Naturalmente, le acque al largo delle scogliere di gesso di Mon non sono l’unico luogo dove si assiste ad un fenomeno del genere. L’avvelenamento delle eelgrass per opera di solfuro è un grave problema a livello mondiale. I solfuri sono spesso associati alla carenza di ossigeno sul fondo, in luoghi dove vengono scaricati i nutrienti per l’agricoltura.
Le praterie sottomarine di eelgrass e di altre fanerogame marine (o seagrass) crescono in molte parti del mondo, ospitando una varietà di piccoli animali (anemoni di mare, vermi, lumache, granchi patelle) e permettendo loro di filtrare l’acqua e intrappolare carbonio e sostanze nutritive.
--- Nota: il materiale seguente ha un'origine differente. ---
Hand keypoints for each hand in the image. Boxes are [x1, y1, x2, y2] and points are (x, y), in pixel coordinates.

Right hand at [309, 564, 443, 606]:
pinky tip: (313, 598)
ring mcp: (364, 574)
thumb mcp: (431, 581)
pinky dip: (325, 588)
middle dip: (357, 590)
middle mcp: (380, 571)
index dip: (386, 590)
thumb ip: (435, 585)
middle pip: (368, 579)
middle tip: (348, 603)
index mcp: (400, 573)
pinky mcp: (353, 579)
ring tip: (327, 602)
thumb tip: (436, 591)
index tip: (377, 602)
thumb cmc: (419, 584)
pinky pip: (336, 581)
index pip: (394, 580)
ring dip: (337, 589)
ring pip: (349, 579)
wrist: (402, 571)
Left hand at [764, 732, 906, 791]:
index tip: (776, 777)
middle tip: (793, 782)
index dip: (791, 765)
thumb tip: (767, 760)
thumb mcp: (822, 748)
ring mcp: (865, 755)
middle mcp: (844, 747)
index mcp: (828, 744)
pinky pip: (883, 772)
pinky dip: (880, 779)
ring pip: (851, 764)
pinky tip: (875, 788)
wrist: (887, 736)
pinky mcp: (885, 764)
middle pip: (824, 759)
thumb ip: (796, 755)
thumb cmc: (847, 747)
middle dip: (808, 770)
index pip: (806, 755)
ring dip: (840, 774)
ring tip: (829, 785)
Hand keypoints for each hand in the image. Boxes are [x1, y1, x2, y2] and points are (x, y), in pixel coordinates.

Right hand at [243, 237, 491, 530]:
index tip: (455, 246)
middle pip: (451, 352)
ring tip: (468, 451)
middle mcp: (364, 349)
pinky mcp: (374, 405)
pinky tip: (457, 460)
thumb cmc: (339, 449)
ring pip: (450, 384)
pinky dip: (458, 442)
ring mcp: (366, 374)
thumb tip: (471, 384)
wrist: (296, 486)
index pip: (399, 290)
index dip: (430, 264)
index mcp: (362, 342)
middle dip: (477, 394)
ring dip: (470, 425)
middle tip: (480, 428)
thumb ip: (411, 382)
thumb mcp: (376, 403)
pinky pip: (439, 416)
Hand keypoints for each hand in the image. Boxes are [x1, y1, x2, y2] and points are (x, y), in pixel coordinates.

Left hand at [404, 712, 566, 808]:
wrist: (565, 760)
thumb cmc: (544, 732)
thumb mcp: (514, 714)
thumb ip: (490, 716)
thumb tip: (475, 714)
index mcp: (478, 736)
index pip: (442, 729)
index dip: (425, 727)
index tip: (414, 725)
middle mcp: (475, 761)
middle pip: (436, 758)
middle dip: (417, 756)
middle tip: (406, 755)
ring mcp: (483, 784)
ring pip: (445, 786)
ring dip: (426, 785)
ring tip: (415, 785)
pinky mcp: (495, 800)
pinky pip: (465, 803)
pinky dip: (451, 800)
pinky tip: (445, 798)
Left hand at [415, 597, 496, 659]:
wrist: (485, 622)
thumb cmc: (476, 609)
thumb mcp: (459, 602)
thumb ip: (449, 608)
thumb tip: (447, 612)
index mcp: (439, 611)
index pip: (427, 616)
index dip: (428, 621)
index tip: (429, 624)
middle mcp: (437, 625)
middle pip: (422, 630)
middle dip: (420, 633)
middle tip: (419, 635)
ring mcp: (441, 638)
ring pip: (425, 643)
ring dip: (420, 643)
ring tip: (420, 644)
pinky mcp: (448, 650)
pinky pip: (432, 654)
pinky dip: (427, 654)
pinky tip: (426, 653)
Purtroppo queste estensioni verdeggianti sono minacciate in quasi ogni parte del pianeta, anche se in molti luoghi, come in Danimarca, i ricercatori e le autorità competenti si impegnano per prevenire la scomparsa definitiva delle fanerogame marine.
Le seagrass non sono alghe ma piante con radici, fiori e foglie. Esistono circa 60 specie di fanerogame che si riproducono sui fondali, con eelgrass (Zostera marina) nelle zone temperate e Halophila ovalis nelle zone tropicali e subtropicali.
Le seagrass hanno bisogno di luce, sufficiente se almeno il 10 per cento riesce a raggiungere le piante e, ovviamente, di acque ‘pulite’, che ne consentano l’esistenza.